### Records from a data collection
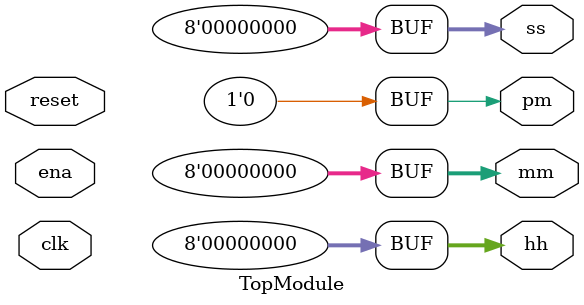
<source format=v>
module TopModule (
  input clk,
  input reset,
  input ena,
  output reg pm,
  output reg [7:0] hh,
  output reg [7:0] mm,
  output reg [7:0] ss
);

  // Module body - Placeholder for logic.  Leave empty or add minimal initialization.
  initial begin
    pm = 0;
    hh = 0;
    mm = 0;
    ss = 0;
  end

endmodule
</source>
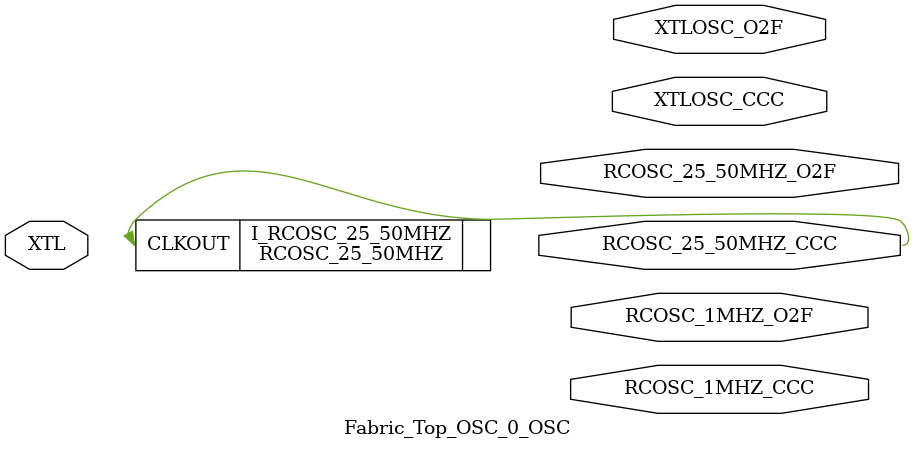
<source format=v>
`timescale 1 ns/100 ps


module Fabric_Top_OSC_0_OSC(
       XTL,
       RCOSC_25_50MHZ_CCC,
       RCOSC_25_50MHZ_O2F,
       RCOSC_1MHZ_CCC,
       RCOSC_1MHZ_O2F,
       XTLOSC_CCC,
       XTLOSC_O2F
    );
input  XTL;
output RCOSC_25_50MHZ_CCC;
output RCOSC_25_50MHZ_O2F;
output RCOSC_1MHZ_CCC;
output RCOSC_1MHZ_O2F;
output XTLOSC_CCC;
output XTLOSC_O2F;

    
    RCOSC_25_50MHZ #( .FREQUENCY(50.0) )  I_RCOSC_25_50MHZ (.CLKOUT(
        RCOSC_25_50MHZ_CCC));
    
endmodule

</source>
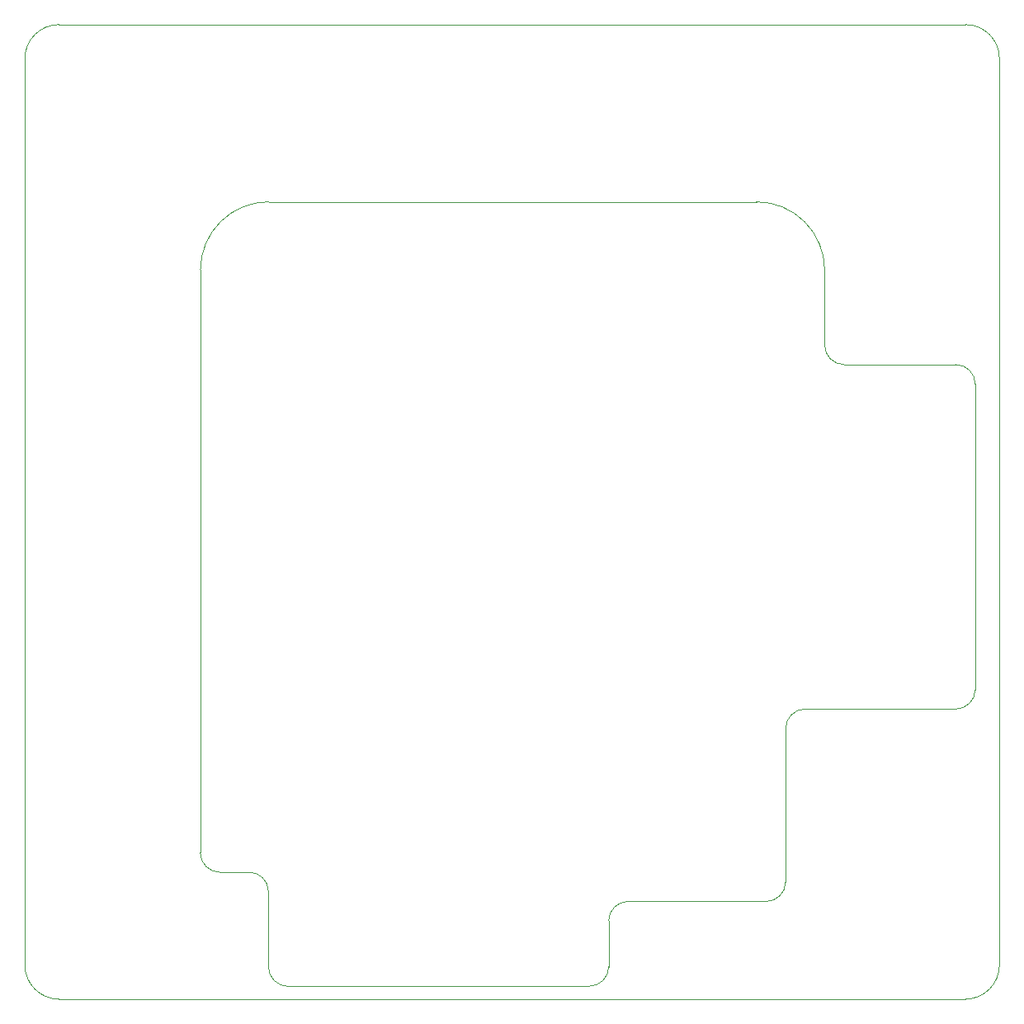
<source format=gm1>
G04 #@! TF.GenerationSoftware,KiCad,Pcbnew,7.0.9*
G04 #@! TF.CreationDate,2024-02-17T00:51:03+03:00*
G04 #@! TF.ProjectId,hellen1-uaefi,68656c6c-656e-4312-9d75-616566692e6b,rev?*
G04 #@! TF.SameCoordinates,PX55d4a80PY8f0d180*
G04 #@! TF.FileFunction,Profile,NP*
%FSLAX46Y46*%
G04 Gerber Fmt 4.6, Leading zero omitted, Abs format (unit mm)*
G04 Created by KiCad (PCBNEW 7.0.9) date 2024-02-17 00:51:03*
%MOMM*%
%LPD*%
G01*
G04 APERTURE LIST*
G04 #@! TA.AperFunction,Profile*
%ADD10C,0.100000*%
G04 #@! TD*
G04 APERTURE END LIST*
D10*
X100000004Y3474994D02*
X100000006Y96475004D01*
X-4Y96475006D02*
X-129Y3475000D01*
X96500006Y99975004D02*
X3499996Y99975006D01*
X96500004Y-25004D02*
G75*
G03*
X100000004Y3474994I-4J3500004D01*
G01*
X3499996Y99975004D02*
G75*
G03*
X-4Y96475006I4J-3500004D01*
G01*
X3499871Y-25000D02*
X96500004Y-25006D01*
X-100Y3475000D02*
G75*
G03*
X3499871Y-25000I3500000J0D01*
G01*
X100000004Y96475004D02*
G75*
G03*
X96500006Y99975004I-3500004J-4D01*
G01*
G04 #@! TO.C,M801*
X95512563Y29737237D02*
G75*
G03*
X97512563Y31737180I137J1999863D01*
G01*
X97512537Y63087437D02*
G75*
G03*
X95512563Y65087437I-2000037J-37D01*
G01*
X82062837Y67087437D02*
G75*
G03*
X84062814Y65087437I1999963J-37D01*
G01*
X80062811Y29737189D02*
G75*
G03*
X78062811Y27737180I89J-2000089D01*
G01*
X76060074Y9999926D02*
G75*
G03*
X78060074Y11999926I-74J2000074D01*
G01*
X82062817Y74787436D02*
G75*
G03*
X75062815Y81787437I-6999857J144D01*
G01*
X57900000Y1300000D02*
G75*
G03*
X59900000Y3300000I-100J2000100D01*
G01*
X61899911Y10000089D02*
G75*
G03*
X59899911Y8000080I89J-2000089D01*
G01*
X25000037Y3287437D02*
G75*
G03*
X27000000Y1287437I1999963J-37D01*
G01*
X25000000Y11000000D02*
G75*
G03*
X23000000Y13000000I-2000000J0D01*
G01*
X18000000Y15000000D02*
G75*
G03*
X20000000Y13000000I2000000J0D01*
G01*
X25012563Y81787438D02*
G75*
G03*
X18012562Y74787438I-3J-6999998D01*
G01*
X97512563Y31737180D02*
X97512563Y63087437D01*
X95512563Y65087437D02*
X84062814Y65087437D01*
X82062814Y74787436D02*
X82062814Y67087437D01*
X80062811Y29737180D02*
X95512563Y29737180D01*
X78062811Y27737180D02*
X78060074Y11999926D01*
X75062815Y81787437D02*
X25012563Y81787437D01*
X61899911Y10000080D02*
X76060074Y9999926D01*
X59900000Y3300000D02*
X59899911Y8000080D01*
X57900000Y1300000D02*
X27000000Y1287437D01*
X25000000Y11000000D02*
X25000000Y3287437D01*
X20000000Y13000000D02*
X23000000Y13000000D01*
X18012559Y31737182D02*
X18012562Y74787438D01*
X18012559Y31737182D02*
X18000000Y15000000D01*
G04 #@! TD*
M02*

</source>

### Exercise brief
Each entry must be retyped word for word, with every image omitted.

### Answer for this exercise
<source format=v>
module TopModule (
  input clk,
  input reset,
  input ena,
  output reg pm,
  output reg [7:0] hh,
  output reg [7:0] mm,
  output reg [7:0] ss
);

  // Module body - Placeholder for logic.  Leave empty or add minimal initialization.
  initial begin
    pm = 0;
    hh = 0;
    mm = 0;
    ss = 0;
  end

endmodule
</source>
<source format=v>
`timescale 1 ns/100 ps


module Fabric_Top_OSC_0_OSC(
       XTL,
       RCOSC_25_50MHZ_CCC,
       RCOSC_25_50MHZ_O2F,
       RCOSC_1MHZ_CCC,
       RCOSC_1MHZ_O2F,
       XTLOSC_CCC,
       XTLOSC_O2F
    );
input  XTL;
output RCOSC_25_50MHZ_CCC;
output RCOSC_25_50MHZ_O2F;
output RCOSC_1MHZ_CCC;
output RCOSC_1MHZ_O2F;
output XTLOSC_CCC;
output XTLOSC_O2F;

    
    RCOSC_25_50MHZ #( .FREQUENCY(50.0) )  I_RCOSC_25_50MHZ (.CLKOUT(
        RCOSC_25_50MHZ_CCC));
    
endmodule

</source>
<source format=gm1>
G04 #@! TF.GenerationSoftware,KiCad,Pcbnew,7.0.9*
G04 #@! TF.CreationDate,2024-02-17T00:51:03+03:00*
G04 #@! TF.ProjectId,hellen1-uaefi,68656c6c-656e-4312-9d75-616566692e6b,rev?*
G04 #@! TF.SameCoordinates,PX55d4a80PY8f0d180*
G04 #@! TF.FileFunction,Profile,NP*
%FSLAX46Y46*%
G04 Gerber Fmt 4.6, Leading zero omitted, Abs format (unit mm)*
G04 Created by KiCad (PCBNEW 7.0.9) date 2024-02-17 00:51:03*
%MOMM*%
%LPD*%
G01*
G04 APERTURE LIST*
G04 #@! TA.AperFunction,Profile*
%ADD10C,0.100000*%
G04 #@! TD*
G04 APERTURE END LIST*
D10*
X100000004Y3474994D02*
X100000006Y96475004D01*
X-4Y96475006D02*
X-129Y3475000D01*
X96500006Y99975004D02*
X3499996Y99975006D01*
X96500004Y-25004D02*
G75*
G03*
X100000004Y3474994I-4J3500004D01*
G01*
X3499996Y99975004D02*
G75*
G03*
X-4Y96475006I4J-3500004D01*
G01*
X3499871Y-25000D02*
X96500004Y-25006D01*
X-100Y3475000D02*
G75*
G03*
X3499871Y-25000I3500000J0D01*
G01*
X100000004Y96475004D02*
G75*
G03*
X96500006Y99975004I-3500004J-4D01*
G01*
G04 #@! TO.C,M801*
X95512563Y29737237D02*
G75*
G03*
X97512563Y31737180I137J1999863D01*
G01*
X97512537Y63087437D02*
G75*
G03*
X95512563Y65087437I-2000037J-37D01*
G01*
X82062837Y67087437D02*
G75*
G03*
X84062814Y65087437I1999963J-37D01*
G01*
X80062811Y29737189D02*
G75*
G03*
X78062811Y27737180I89J-2000089D01*
G01*
X76060074Y9999926D02*
G75*
G03*
X78060074Y11999926I-74J2000074D01*
G01*
X82062817Y74787436D02*
G75*
G03*
X75062815Y81787437I-6999857J144D01*
G01*
X57900000Y1300000D02*
G75*
G03*
X59900000Y3300000I-100J2000100D01*
G01*
X61899911Y10000089D02*
G75*
G03*
X59899911Y8000080I89J-2000089D01*
G01*
X25000037Y3287437D02*
G75*
G03*
X27000000Y1287437I1999963J-37D01*
G01*
X25000000Y11000000D02*
G75*
G03*
X23000000Y13000000I-2000000J0D01*
G01*
X18000000Y15000000D02*
G75*
G03*
X20000000Y13000000I2000000J0D01*
G01*
X25012563Y81787438D02*
G75*
G03*
X18012562Y74787438I-3J-6999998D01*
G01*
X97512563Y31737180D02*
X97512563Y63087437D01*
X95512563Y65087437D02*
X84062814Y65087437D01*
X82062814Y74787436D02*
X82062814Y67087437D01*
X80062811Y29737180D02*
X95512563Y29737180D01*
X78062811Y27737180D02*
X78060074Y11999926D01*
X75062815Y81787437D02*
X25012563Y81787437D01*
X61899911Y10000080D02*
X76060074Y9999926D01*
X59900000Y3300000D02*
X59899911Y8000080D01*
X57900000Y1300000D02*
X27000000Y1287437D01*
X25000000Y11000000D02*
X25000000Y3287437D01*
X20000000Y13000000D02*
X23000000Y13000000D01*
X18012559Y31737182D02*
X18012562Y74787438D01*
X18012559Y31737182D02*
X18000000Y15000000D01*
G04 #@! TD*
M02*

</source>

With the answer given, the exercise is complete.